Hutagalung filmed the object with his phone and posted it on social media, following which offers to buy the meteorite started flooding in.
A week later Jared Collins, an American intermediary for buyers in the US, got in touch and offered a price.
Over to VICE for what happened next.
They made the exchange and the meteorite was sent to the US, where it was verified as genuine, classified under the name of the area it was found in, “Kolang,” and listed on the website of the Meteoritical Society.
Then the British tabloids got wind of it and published that the price of the sale was about $1,8 million, turning Josua into an “instant” millionaire.

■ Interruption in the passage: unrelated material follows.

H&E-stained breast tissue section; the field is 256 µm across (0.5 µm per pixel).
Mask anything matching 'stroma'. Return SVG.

In classic tabloid fashion, this wasn’t a verified sum, and had been calculated by attempting to multiply the weight and online value estimates from other bits of meteorites that had fallen in the same area.
Josua had told the BBC’s Indonesia service that he sold it for just over $14 000, not including the cost of repairing his damaged roof.

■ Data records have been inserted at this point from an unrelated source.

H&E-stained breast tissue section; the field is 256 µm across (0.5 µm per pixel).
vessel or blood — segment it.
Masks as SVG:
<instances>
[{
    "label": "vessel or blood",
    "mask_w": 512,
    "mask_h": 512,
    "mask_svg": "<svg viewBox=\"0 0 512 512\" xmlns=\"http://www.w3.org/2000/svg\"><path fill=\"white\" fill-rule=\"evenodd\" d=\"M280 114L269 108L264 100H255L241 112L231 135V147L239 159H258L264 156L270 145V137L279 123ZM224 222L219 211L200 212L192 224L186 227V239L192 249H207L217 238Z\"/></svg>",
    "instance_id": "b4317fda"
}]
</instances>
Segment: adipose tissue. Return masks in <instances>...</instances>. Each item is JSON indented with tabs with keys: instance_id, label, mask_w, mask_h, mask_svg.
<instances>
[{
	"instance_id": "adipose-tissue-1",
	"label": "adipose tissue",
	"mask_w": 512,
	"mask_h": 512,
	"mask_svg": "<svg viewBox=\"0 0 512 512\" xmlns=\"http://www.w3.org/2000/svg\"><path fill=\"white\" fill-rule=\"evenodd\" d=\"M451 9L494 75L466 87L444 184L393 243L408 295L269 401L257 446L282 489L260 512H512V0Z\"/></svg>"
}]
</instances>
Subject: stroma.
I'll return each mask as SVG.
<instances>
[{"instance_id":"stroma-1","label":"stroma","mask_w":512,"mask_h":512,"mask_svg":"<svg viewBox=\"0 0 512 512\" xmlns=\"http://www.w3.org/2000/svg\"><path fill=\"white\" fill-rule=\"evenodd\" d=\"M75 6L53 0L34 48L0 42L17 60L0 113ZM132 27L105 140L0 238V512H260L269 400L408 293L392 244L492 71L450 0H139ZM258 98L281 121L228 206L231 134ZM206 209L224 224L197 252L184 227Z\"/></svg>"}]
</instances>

Collins, the intermediary, didn’t reveal the actual price.
“Clarifying the news that is currently circulating about the estimated value of the purchase of the meteorite, or the compensation given to the stone, we can be sure that the figures mentioned are completely untrue and incorrect,” he told VICE World News through Magnifique, a PR agency in Jakarta that also worked with Josua.

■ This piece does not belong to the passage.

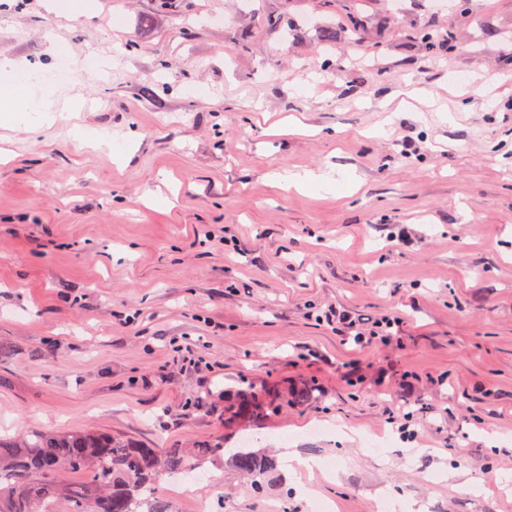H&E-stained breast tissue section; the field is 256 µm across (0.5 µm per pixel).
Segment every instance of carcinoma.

In actuality, the amount paid out was neither the $14 163 figure mentioned in early reports nor $1,8 million.
“Currently there are no meteorites of such value, and of course no collector will pay that price,” Collins said through the agency.
So how much was it actually worth?
Laurence Garvie, a meteorite expert from Arizona State University who classified the meteorite, described it as an “extra-terrestrial mudball” that might be worth $2.
Bit of an anticlimax there.
If it had been a bit of Asteroid Psyche, this would have been a whole different story.
Things have not been going well for Hutagalung since all the media reports did the rounds.
“I’m afraid my child will be kidnapped because they think I’m already rich, and they will ask for ransom. But you can see firsthand what it looks like, just ordinary, still like before, nothing is different,” he told VICE World News after agreeing to a rare in-person interview at his modest home, which he was busy painting.
If he actually had the money, “I would recruit at least five security guards” for protection, he added.
The coffin maker is still making a living doing what he did before he was briefly the most famous man in Indonesia.
He wants everyone to know that he isn’t a millionaire.
There you have it.
If a meteorite crashes into your home, depending on its makeup, you’re probably going to walk away with having to pay to fix the damage.